:: Compito scritto A ::
Secondo l'estratto del documento, come passeranno agli annali i 90 minuti trascorsi nel tempio di Fuorigrotta?
:: Compito scritto B ::
Prosegui il testo sul ricordo di Maradona, ripartendo subito dopo la sua ultima frase.

:: Estratto del documento ::
══════
Il bello dei miti, però, è che sono di tutti.
Ogni calciatore azzurro, dunque, troverà certamente il modo migliore, di qui in avanti, di onorare al meglio la memoria di chi su quel prato verde ha disegnato qualcosa che è più vicino all’arte che allo sport.
I 90 minuti trascorsi nel tempio di Fuorigrotta passeranno agli annali come la prima post-Maradona. Fondamentale, in questo senso, aver conquistato i tre punti senza neppure troppo sforzo.
Da domenica in poi le partite saranno via via più importanti e sarebbe bello poterle giocare avendo tabelloni pubblicitari di sfondo riportanti – come stasera – il nome composto d’un eroe generoso e ribelle, anarchico ed inimitabile.
Perché chi indossa la maglia azzurra, qualunque sia l’avversario e qualunque partita si giochi, ha il dovere di ricordare il privilegio accordatogli: quello di vestire i colori di chi, fino a trent’anni fa, ne è stato il simbolo più grande.
══════
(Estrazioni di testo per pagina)
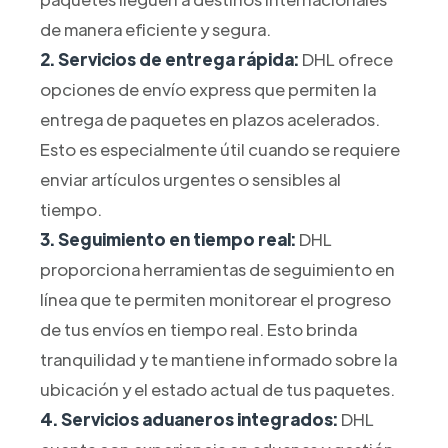
de manera eficiente y segura.
2. Servicios de entrega rápida:
DHL ofrece
opciones de envío express que permiten la
entrega de paquetes en plazos acelerados.
Esto es especialmente útil cuando se requiere
enviar artículos urgentes o sensibles al
tiempo.
3. Seguimiento en tiempo real:
DHL
proporciona herramientas de seguimiento en
línea que te permiten monitorear el progreso
de tus envíos en tiempo real. Esto brinda
tranquilidad y te mantiene informado sobre la
ubicación y el estado actual de tus paquetes.
4. Servicios aduaneros integrados:
DHL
══════
:: Risposta A ::
Passeranno agli annali come la prima post-Maradona.

:: Risposta B ::
D’altronde chi ha gli strumenti per farlo dovrebbe – per un attimo – fermarsi a pensare a cosa sarebbe il mondo terreno se trovasse fondamento il principio fondamentale della filosofia del XVI secolo di Giordano Bruno. La rivisitazione neoplatonica del principio che “tutte le cose hanno un’anima”, infatti, sconvolgerebbe non poco, all’inizio. Salvo poi diventare ben presto un’ancora di salvezza. Perché l’anima che pervade le zolle verdi dell’arena di Fuorigrotta ed il cemento che ne sorregge l’impianto potrebbe sussultare d’orgoglio mostrando impettita una scritta emblematica: “Ho visto Maradona”. L’affermazione, peraltro, potrebbe essere di buon auspicio per i ragazzi di Gattuso, che quella maglia indossata nel minuto di raccoglimento farebbero bene a tenerla per sempre come seconda pelle sotto quella ufficiale di gara.
I ricordi scaldano il cuore e bisogna averne cura perché – come amava ripetere Bob Dylan – “non tornano di nuovo”.
Una serata qualunque di Europa League contro una modesta squadra croata in un giovedì che avvicina l’inverno, dunque, avrebbe fatto venir voglia a chiunque di aggiustare le coperte e mettersi comodi fino a prender sonno.
Col Rijeka, invece, si è sfuggiti alla regola. E si è messo un piede fuori dal letto.
Perché guardandosi intorno, tutto raccontava di un giorno speciale, il primo giorno dell’anno zero dopo-Maradona.
In uno stadio che porterà il suo nome, dove la luce accesa mostrerà la direzione di casa ed il calore dei tifosi terrà strette emozioni che da tempo sono patrimonio mondiale dell’umanità.